E ad ascoltare i suoi racconti, di Boskov, di Maradona, Zico, Merckx, sembra di ritornare a pomeriggi assolati di radioline appoggiate in equilibri precari purché funzionassero, fruscìo di schedine del Totocalcio e la voce gentile di Dotto a raccontare di portieri che avocano a sé il pallone all’undecimo minuto. “Il mio linguaggio ricercato? Parlo italiano, semplicemente, che è una lingua bellissima che oggi a volte viene mortificata”. Il racconto dello sport è cambiato, tanto, in 40 anni: è cambiato il linguaggio, “oggi Brera sembrerebbe una lingua straniera”, ed è cambiato lo sport stesso.
“La mia prima radiocronaca – racconta Dotto – è stata Berloni-Scavolini di pallacanestro, nel 1980, due anni dopo ho iniziato col calcio, con Varese-Lazio. Raccontavamo in maniera diversa: non c’era la spettacolarizzazione di oggi con la tendenza a enfatizzare qualsiasi cosa, non si badava granché ad agenti, procuratori o procuratrici. Era un’Italia povera, che sognava col Totocalcio”. Oggi invece c’è il campionato spezzatino: “È un po’ come il cibo: mangiare troppo ti porta la nausea, e oggi con questa bulimia si assiste anche alla minor partecipazione emotiva. C’è stato un cambiamento profondo e radicato: a me ormai il calcio sembra un altro sport, forse perché io sono del ’52 e resto ancorato ai valori di quel tempo. La mia era l’epoca in cui c’erano le bandiere, oggi semmai ci sono le banderuole”.
Infatti tra i tanti campioni incontrati in 40 anni di sport i ricordi di Dotto partono da un punto diametralmente opposto a gloria e lustrini: “Penso subito a Osvaldo Bagnoli, una delle persone più belle e intelligenti che ho conosciuto nonostante non avesse studiato. Ricordo quando ero a Verona con gli scaligeri che persero contro la Juventus che ebbe vari episodi arbitrali a favore: negli spogliatoi Volpati per la rabbia tirò uno zoccolo in una vetrata, rompendola. A quel punto si affacciò un ufficiale dei carabinieri per chiedere se andasse tutto bene e intervenne Bagnoli con la famosa battuta “Se cercate i ladri sono nell’altro spogliatoio””.

^^^^^^^^^^^^^^^^

Consegne dell'esercizio:
A – Secondo il brano sulla carriera di Dotto, quale fu la sua prima radiocronaca?
B – Trascriva in forma di elenco numerato le righe dei dati, iniziando da quella che contiene "Question: Which of" e proseguendo fino alla fine dei dati, senza le righe vuote. Escluda dalla risposta le immagini.
I dati riportati di seguito non hanno alcun legame con il brano.

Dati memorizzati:
^^^^^^^^^^^^^^^^

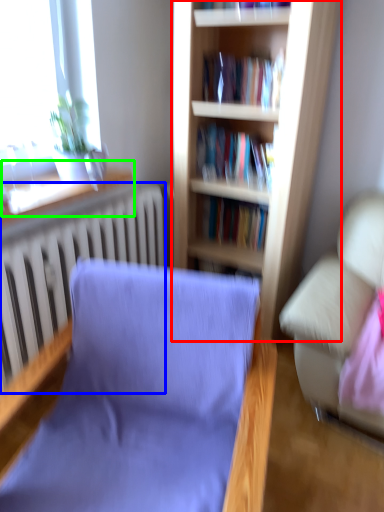
Question: Based on their relative distances, which object is nearer to bookcase (highlighted by a red box)? Choose from radiator (highlighted by a blue box) and window sill (highlighted by a green box).

Choices:
 (A) radiator
 (B) window sill

Answer: (A)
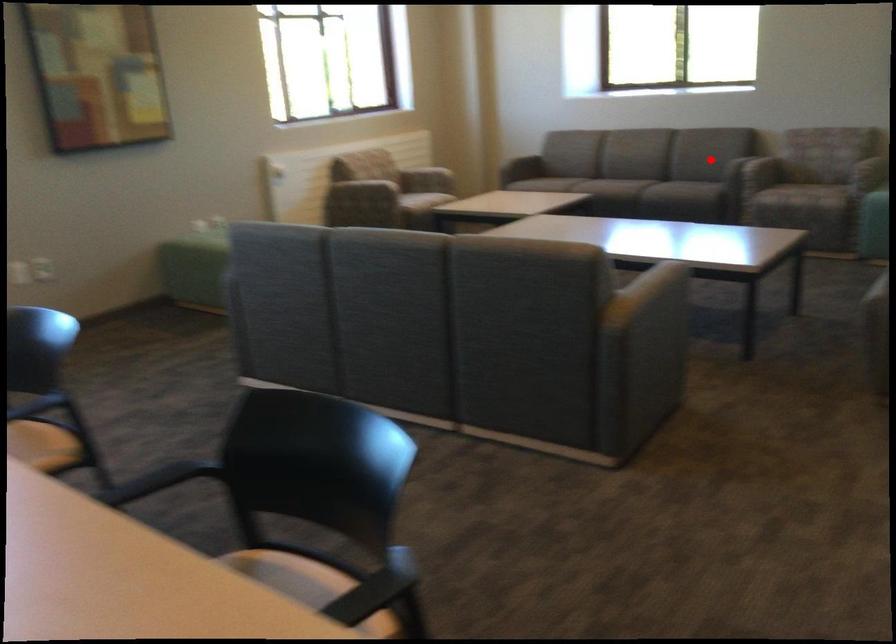
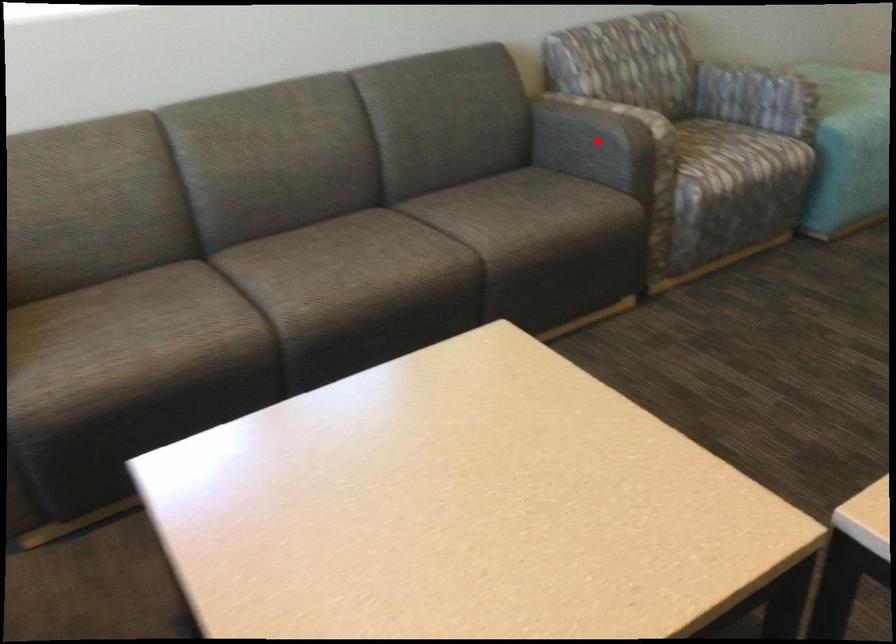
I am providing you with two images of the same scene from different viewpoints. A red point is marked on the first image and another point is marked on the second image. Does the point marked in image1 correspond to the same location as the one in image2?

Yes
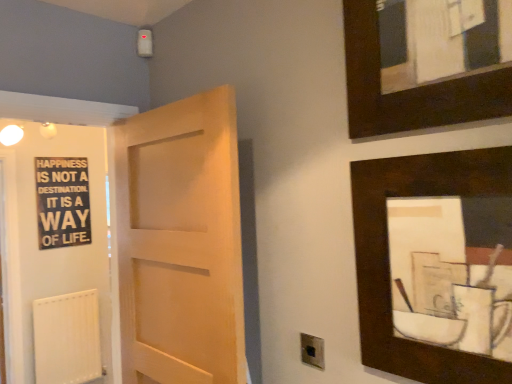
Question: From the image's perspective, is metallic silver electric outlet at lower center above or below black wood signboard at left?

Choices:
 (A) above
 (B) below

Answer: (B)

Question: Considering the positions of metallic silver electric outlet at lower center and black wood signboard at left in the image, is metallic silver electric outlet at lower center taller or shorter than black wood signboard at left?

Choices:
 (A) tall
 (B) short

Answer: (B)

Question: Which object is the closest to the light wood door at center?

Choices:
 (A) black matte signboard at left
 (B) metallic silver electric outlet at lower center
 (C) dark wood picture frame at upper right, which appears as the first picture frame when ordered from the bottom
 (D) dark wood picture frame at upper right, marked as the first picture frame in a top-to-bottom arrangement
 (E) black wood signboard at left

Answer: (B)

Question: Which of these objects is positioned farthest from the white matte radiator at lower left?

Choices:
 (A) dark wood picture frame at upper right, which appears as the first picture frame when ordered from the bottom
 (B) metallic silver electric outlet at lower center
 (C) black matte signboard at left
 (D) dark wood picture frame at upper right, positioned as the 2th picture frame in bottom-to-top order
 (E) light wood door at center

Answer: (D)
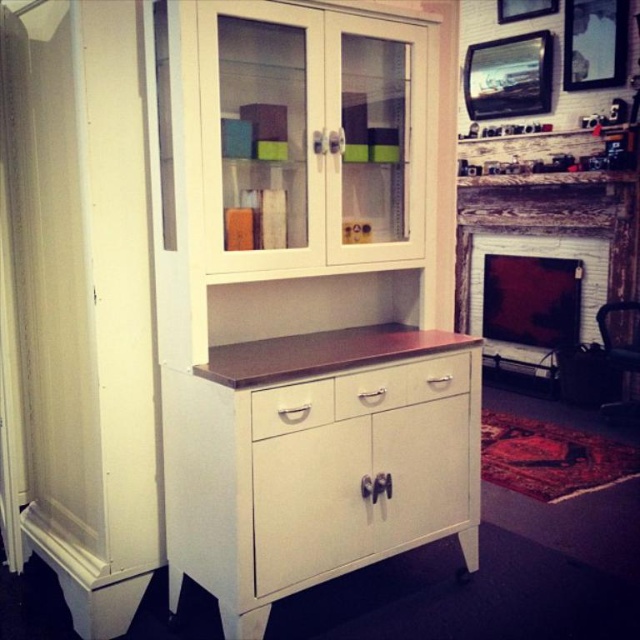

^^^^^^^^^^^^^^^^

Risposte numerate:
A – La partita di pallacanestro Berloni-Scavolini, nel 1980.

B –
1. Question: Which of these objects is positioned farthest from the white matte radiator at lower left?
2. Choices:
3.  (A) dark wood picture frame at upper right, which appears as the first picture frame when ordered from the bottom
4.  (B) metallic silver electric outlet at lower center
5.  (C) black matte signboard at left
6.  (D) dark wood picture frame at upper right, positioned as the 2th picture frame in bottom-to-top order
7.  (E) light wood door at center
8. Answer: (D)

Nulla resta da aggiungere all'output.